TASK INPUTS
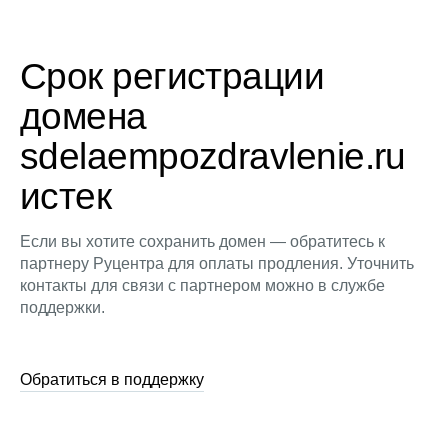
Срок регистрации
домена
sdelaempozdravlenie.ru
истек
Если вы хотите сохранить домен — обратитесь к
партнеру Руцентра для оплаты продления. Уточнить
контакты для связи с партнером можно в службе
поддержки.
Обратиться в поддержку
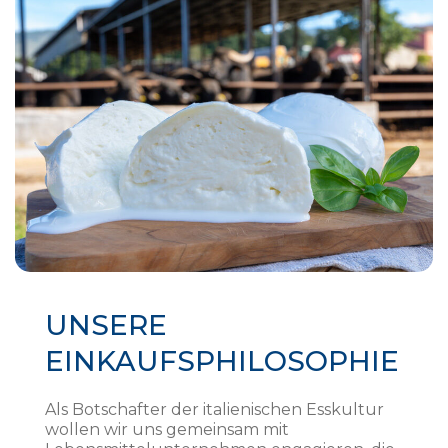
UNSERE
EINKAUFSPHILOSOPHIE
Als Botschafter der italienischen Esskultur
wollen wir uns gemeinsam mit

EXERCISE GOAL
What you return must match the material above exactly, minus its pictures.

REPLY
Срок регистрации
домена
sdelaempozdravlenie.ru
истек
Если вы хотите сохранить домен — обратитесь к
партнеру Руцентра для оплаты продления. Уточнить
контакты для связи с партнером можно в службе
поддержки.
Обратиться в поддержку
UNSERE
EINKAUFSPHILOSOPHIE
Als Botschafter der italienischen Esskultur
wollen wir uns gemeinsam mit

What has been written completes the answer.